▼

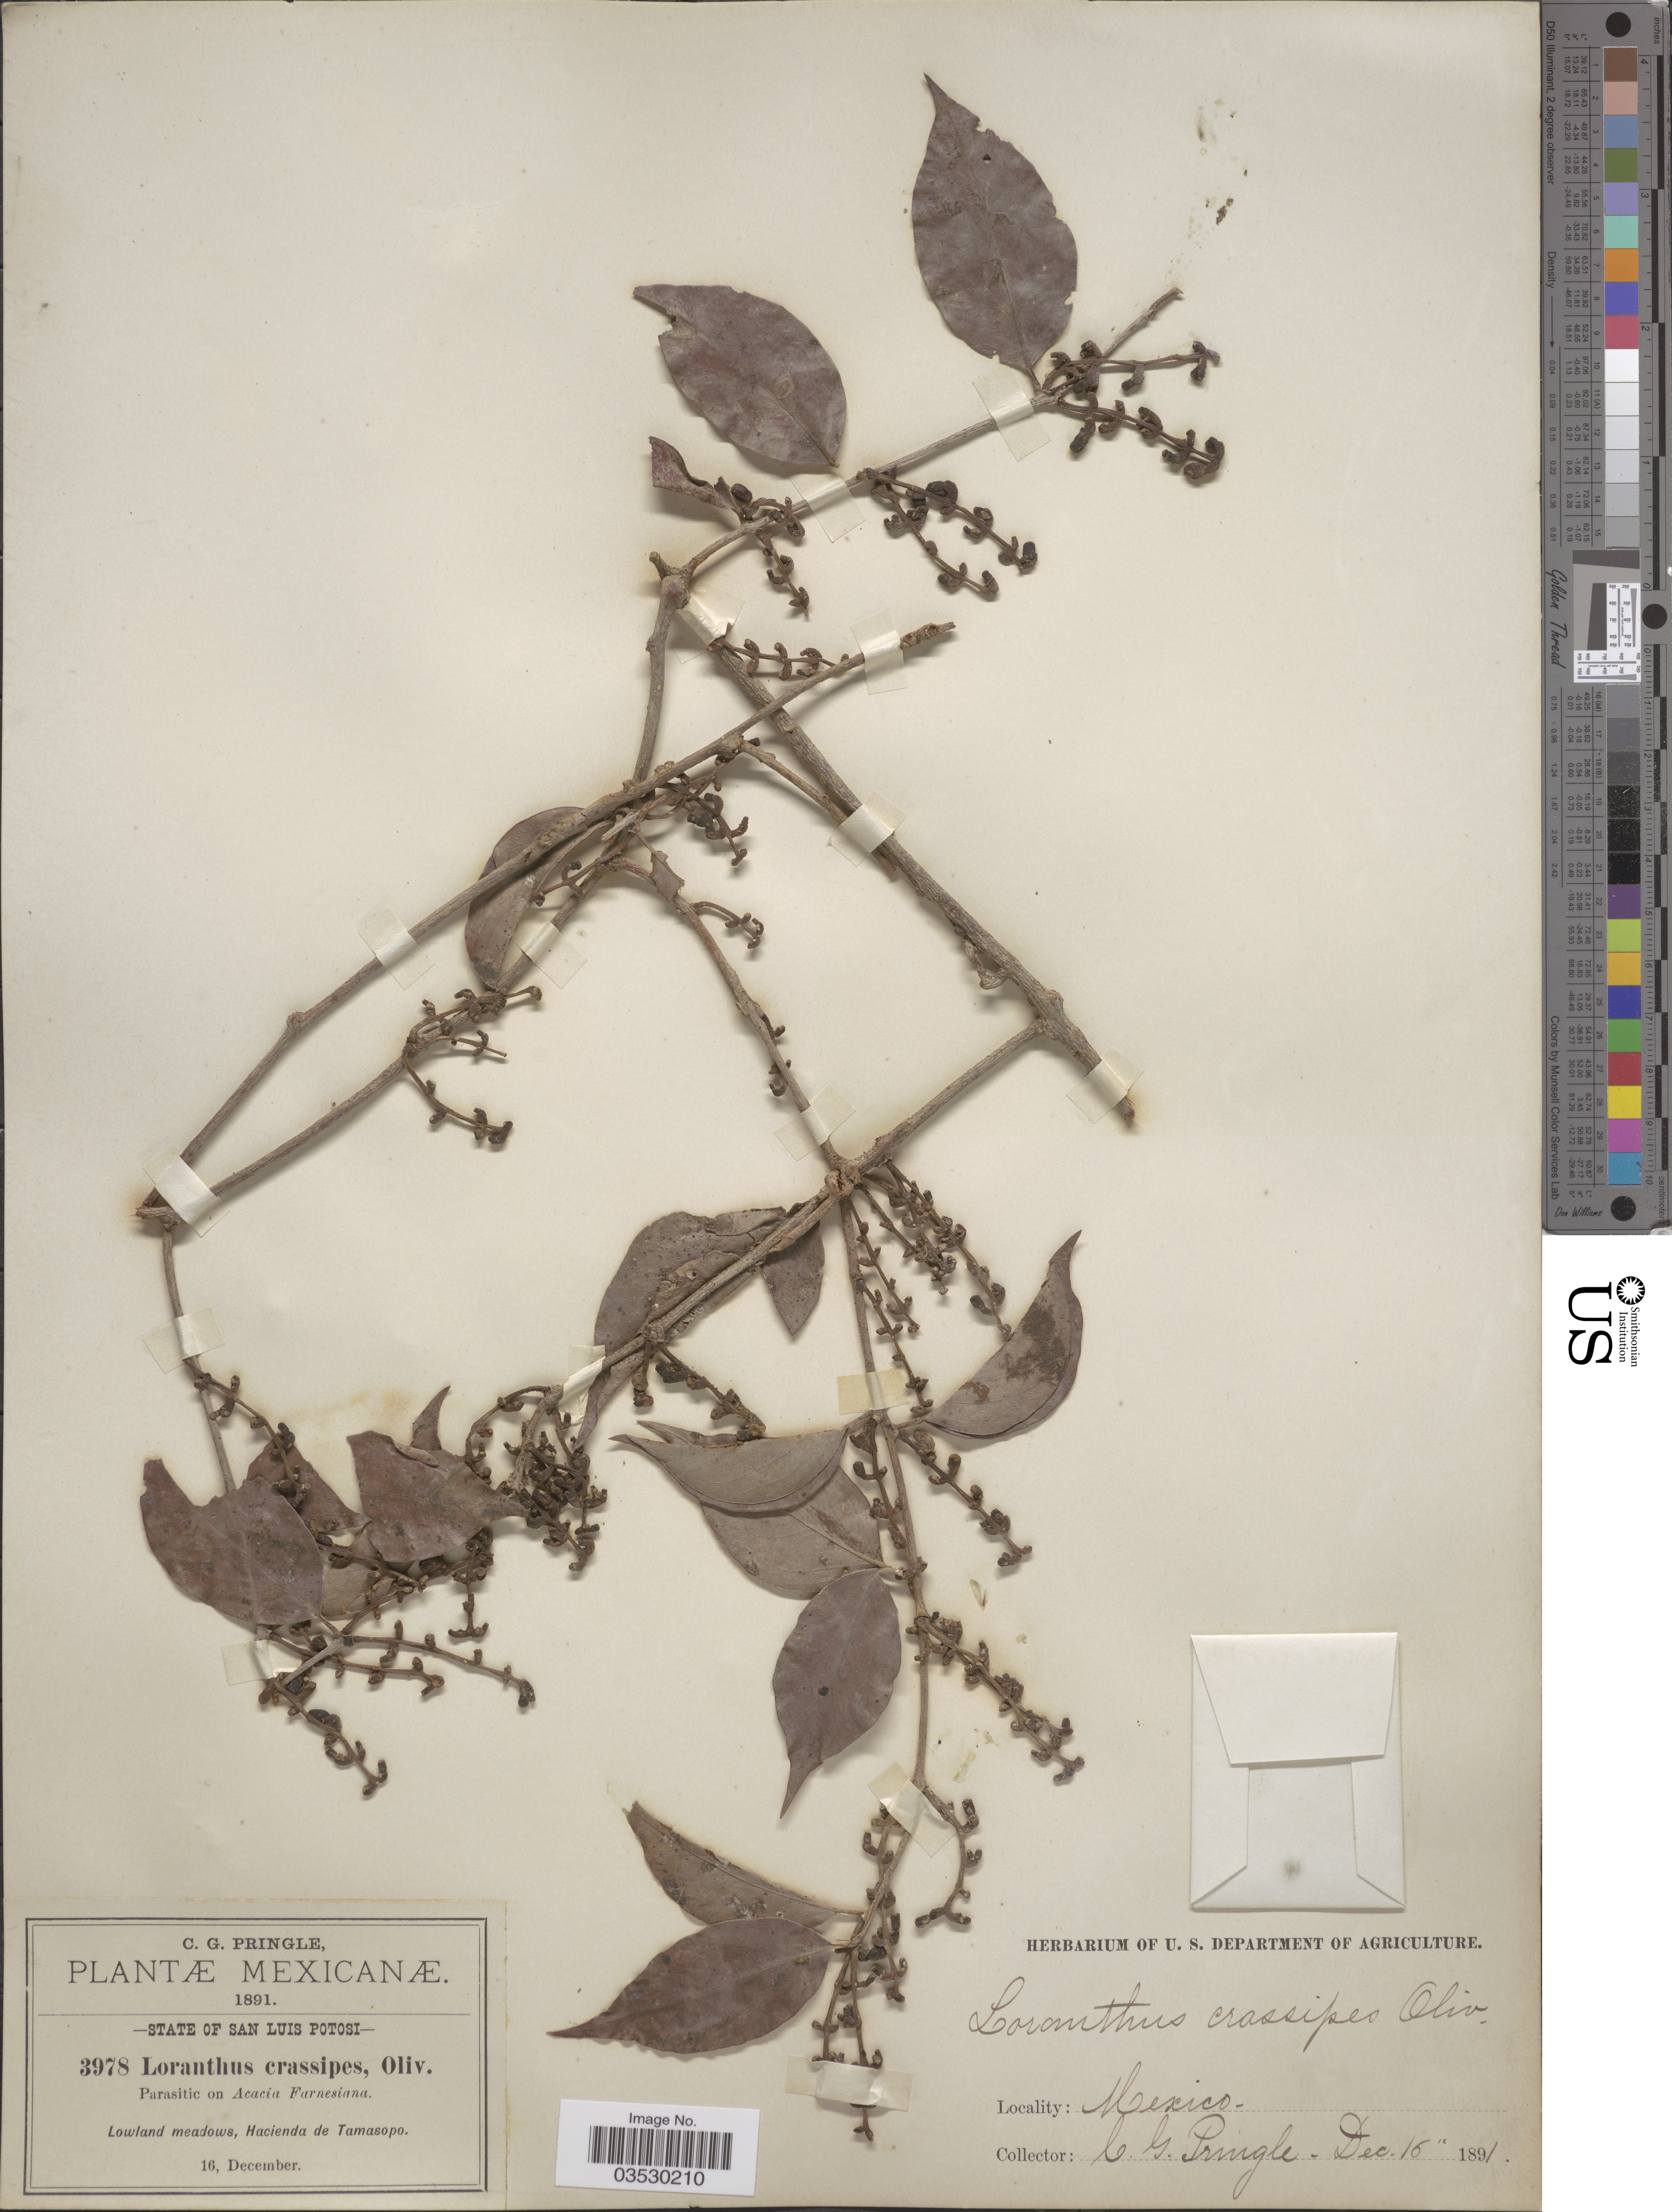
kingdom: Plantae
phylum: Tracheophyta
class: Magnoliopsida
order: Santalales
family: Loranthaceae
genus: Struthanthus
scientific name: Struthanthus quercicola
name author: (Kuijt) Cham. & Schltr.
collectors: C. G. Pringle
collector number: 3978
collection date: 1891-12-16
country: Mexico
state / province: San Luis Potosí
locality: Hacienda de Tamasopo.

▲

**What you are asked to do**
Update the part of the data that opens with the line containing "order: Santalales" and runs to the end of the data, changing "collection date" to "date collected" and leaving everything else as it is. Give only those lines.

**Output of the exercise**
order: Santalales
family: Loranthaceae
genus: Struthanthus
scientific name: Struthanthus quercicola
name author: (Kuijt) Cham. & Schltr.
collectors: C. G. Pringle
collector number: 3978
date collected: 1891-12-16
country: Mexico
state / province: San Luis Potosí
locality: Hacienda de Tamasopo.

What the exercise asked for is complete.